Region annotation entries
···

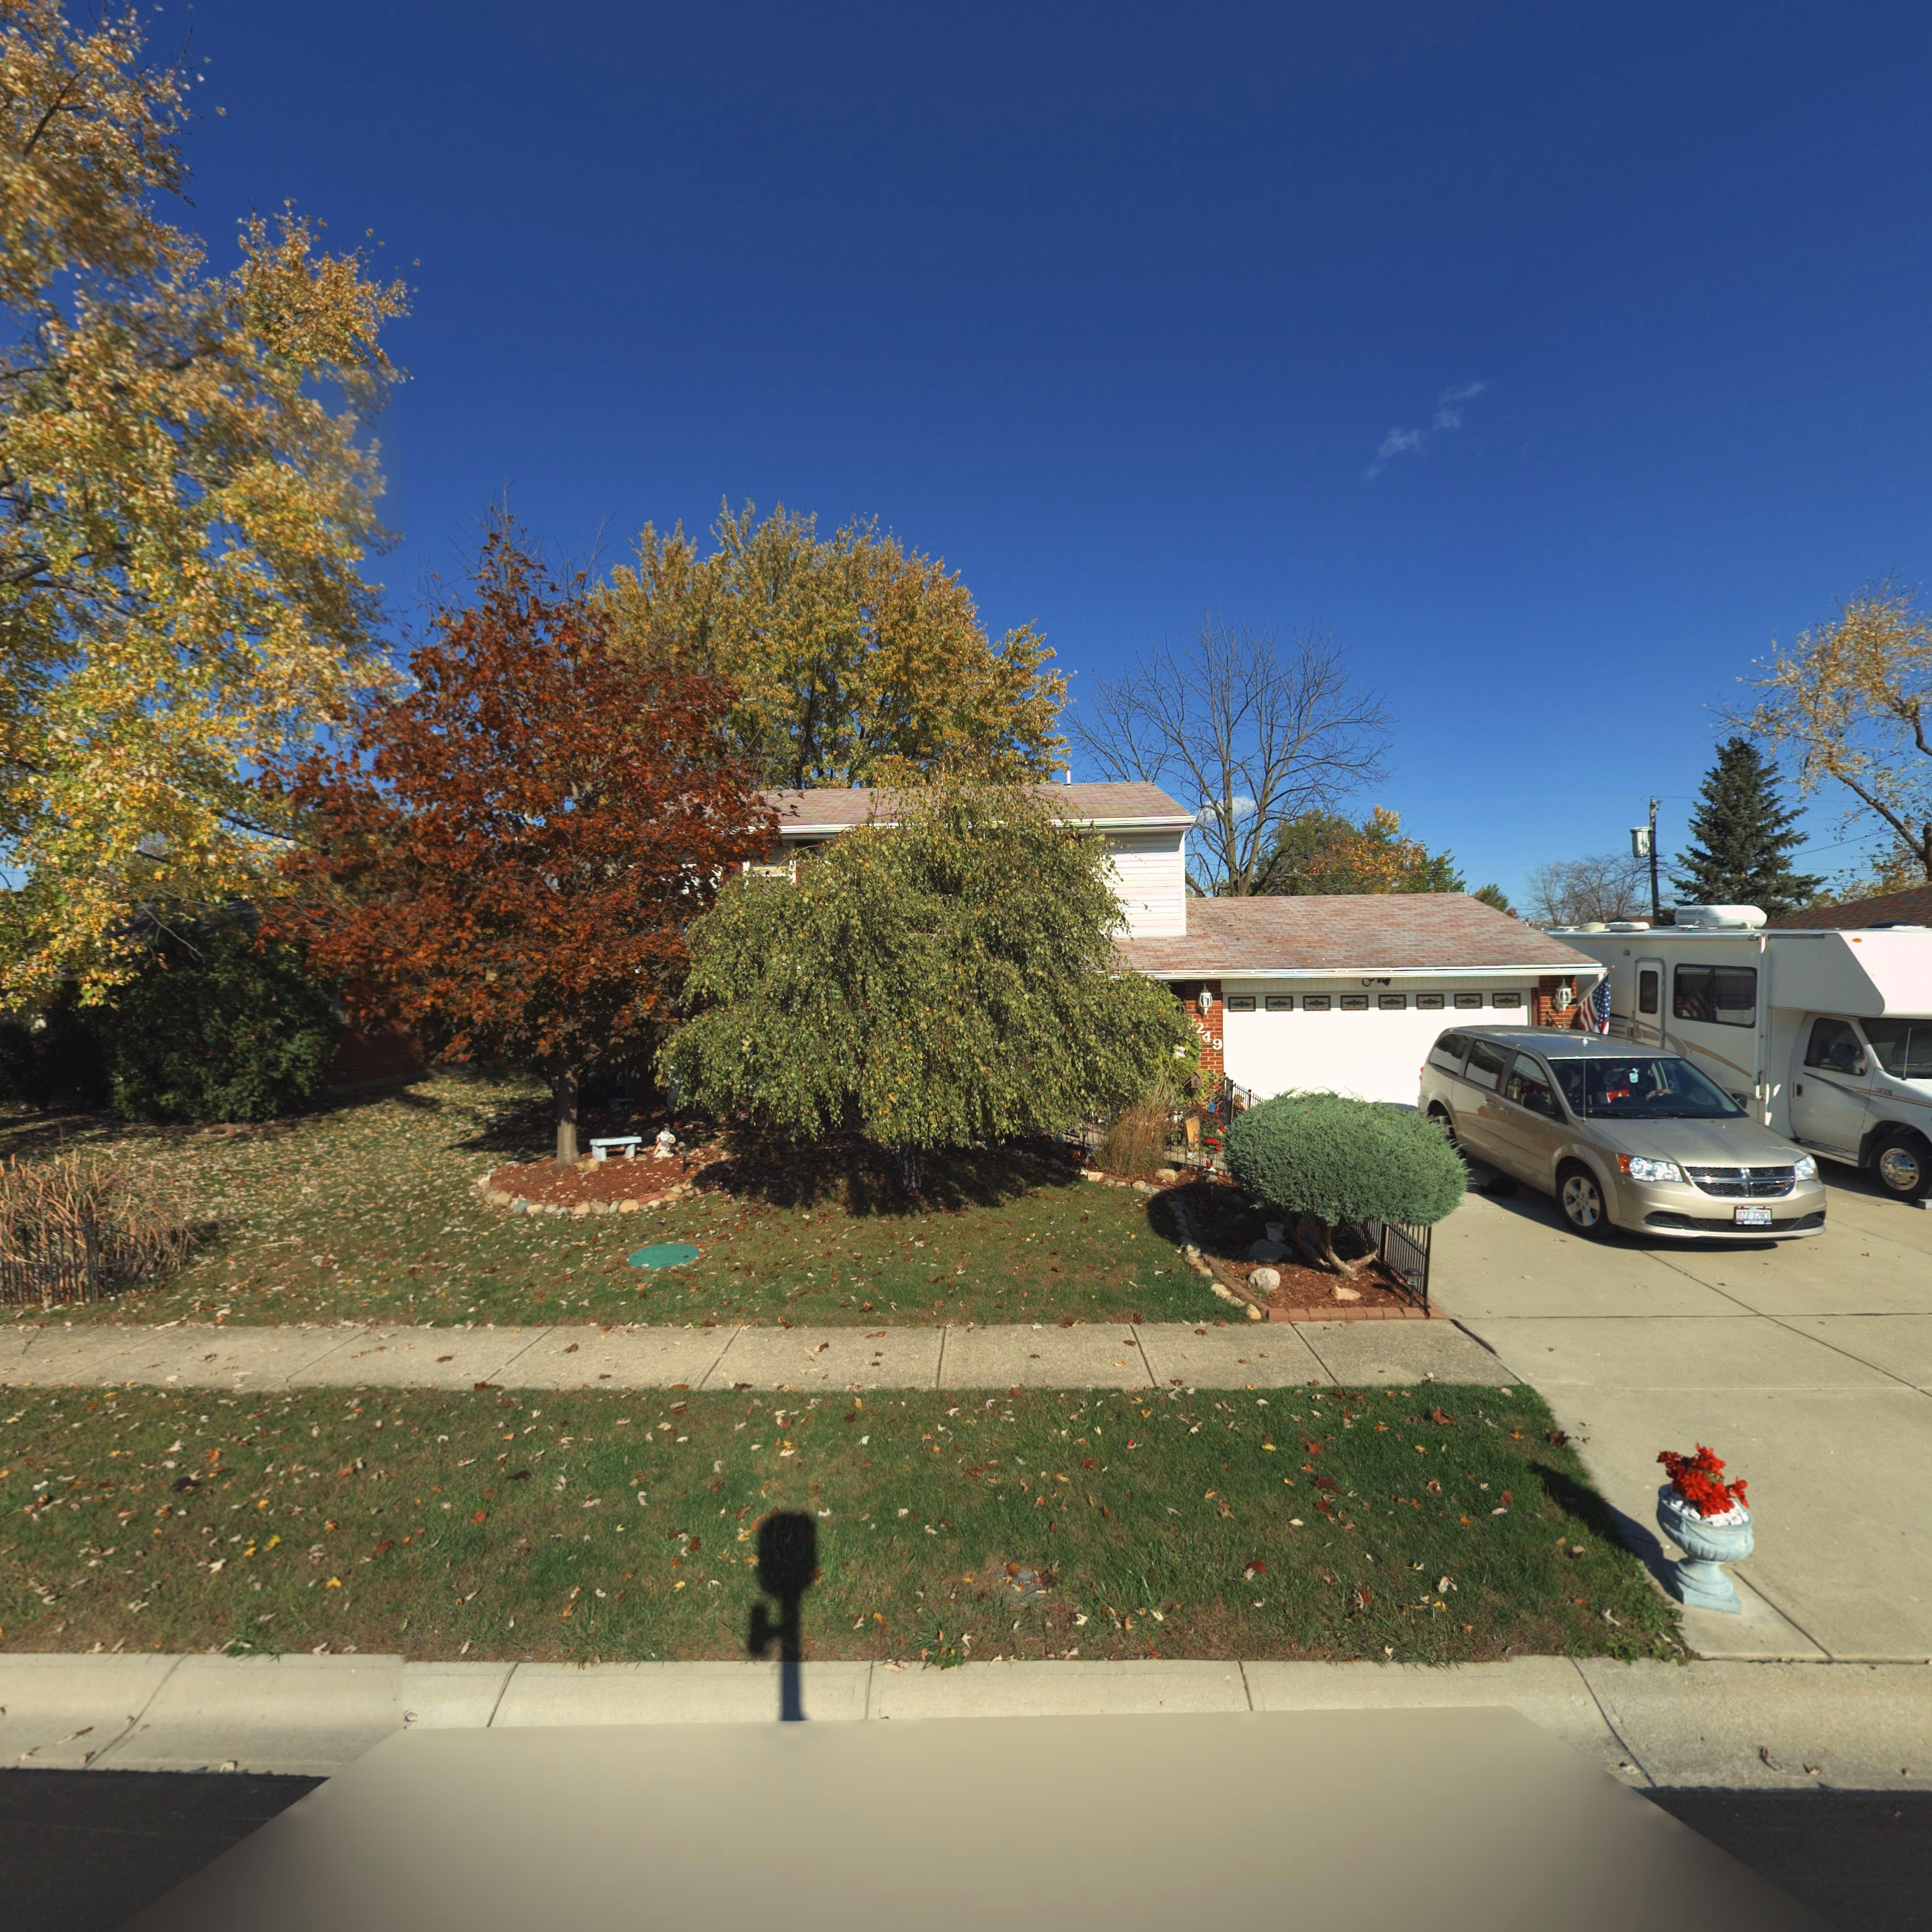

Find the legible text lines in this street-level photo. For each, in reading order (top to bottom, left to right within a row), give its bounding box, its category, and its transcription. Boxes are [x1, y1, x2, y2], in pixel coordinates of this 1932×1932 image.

[1194, 1022, 1224, 1052] StreetNumber: 249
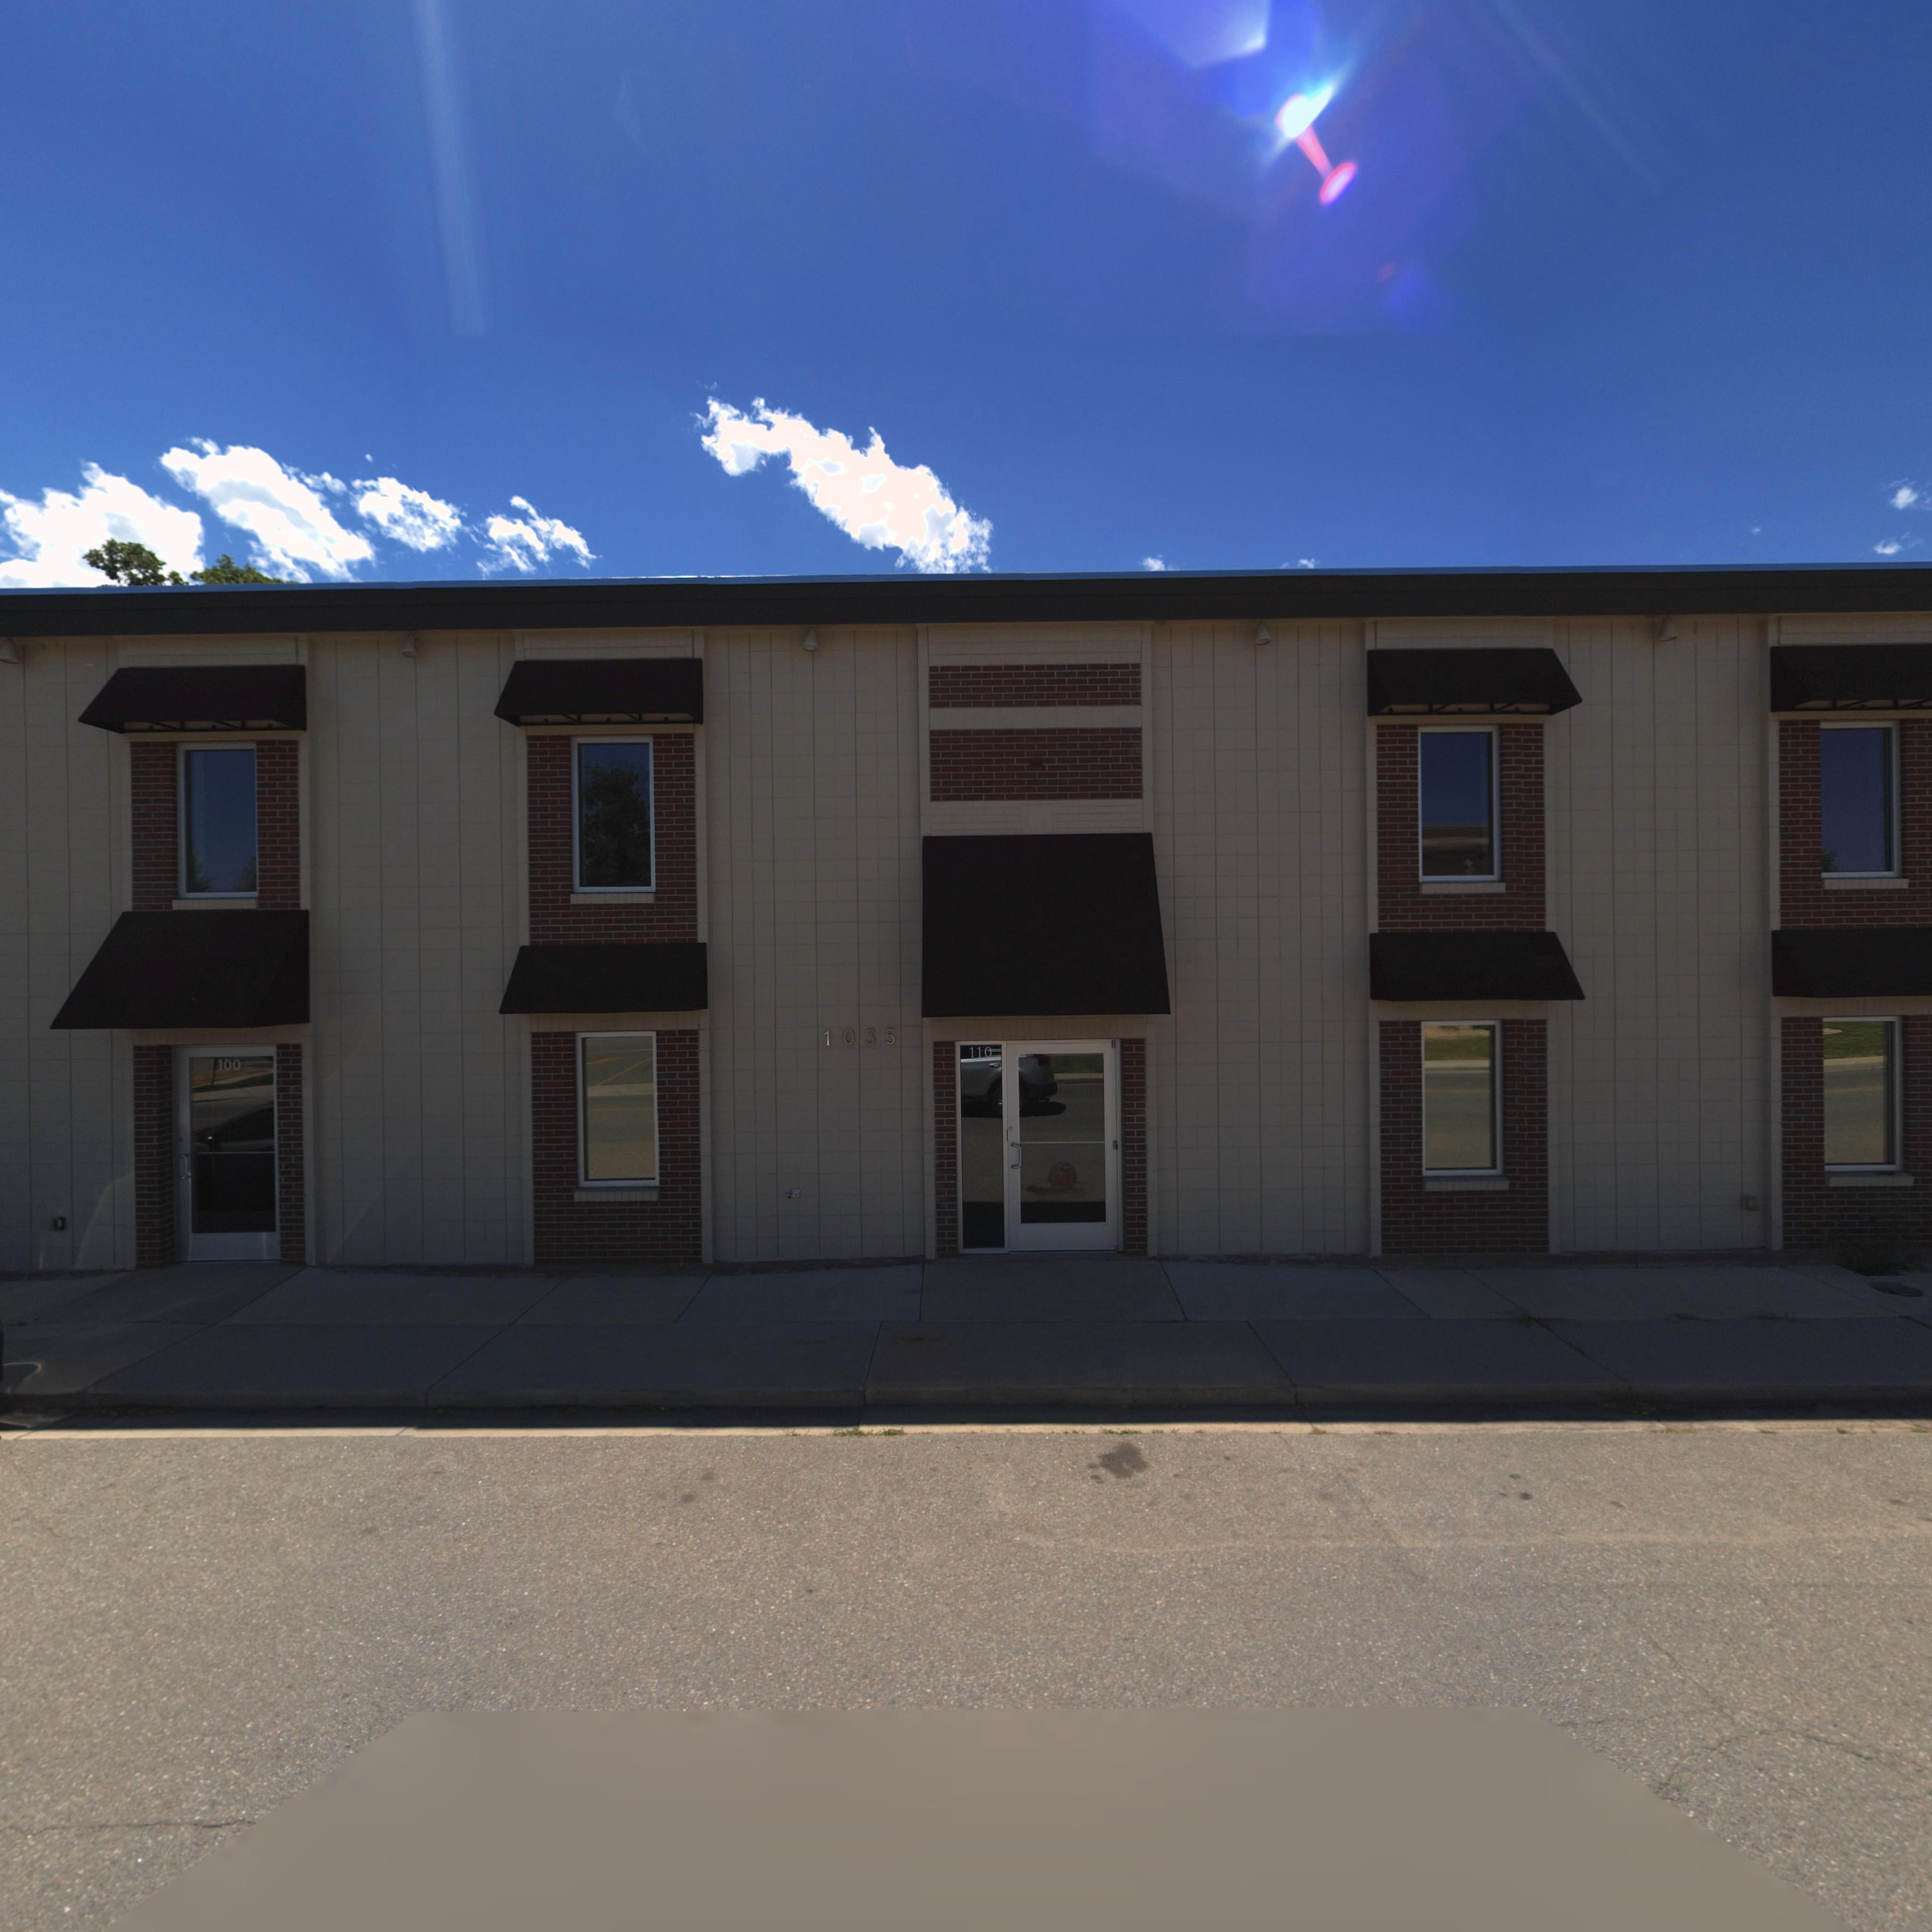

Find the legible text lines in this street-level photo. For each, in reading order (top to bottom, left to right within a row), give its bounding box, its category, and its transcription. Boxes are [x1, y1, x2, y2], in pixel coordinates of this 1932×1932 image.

[822, 1027, 897, 1045] StreetNumber: 1035
[969, 1045, 993, 1059] StreetNumber: 110
[218, 1059, 241, 1071] StreetNumber: 100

···

■ PROMPT:
Rewrite all the records with "street-level photo" switched to "roadside photo" and nothing else altered, omitting the pictures.

■ FULL SOLUTION:
Find the legible text lines in this roadside photo. For each, in reading order (top to bottom, left to right within a row), give its bounding box, its category, and its transcription. Boxes are [x1, y1, x2, y2], in pixel coordinates of this 1932×1932 image.

[1194, 1022, 1224, 1052] StreetNumber: 249

Find the legible text lines in this roadside photo. For each, in reading order (top to bottom, left to right within a row), give its bounding box, its category, and its transcription. Boxes are [x1, y1, x2, y2], in pixel coordinates of this 1932×1932 image.

[822, 1027, 897, 1045] StreetNumber: 1035
[969, 1045, 993, 1059] StreetNumber: 110
[218, 1059, 241, 1071] StreetNumber: 100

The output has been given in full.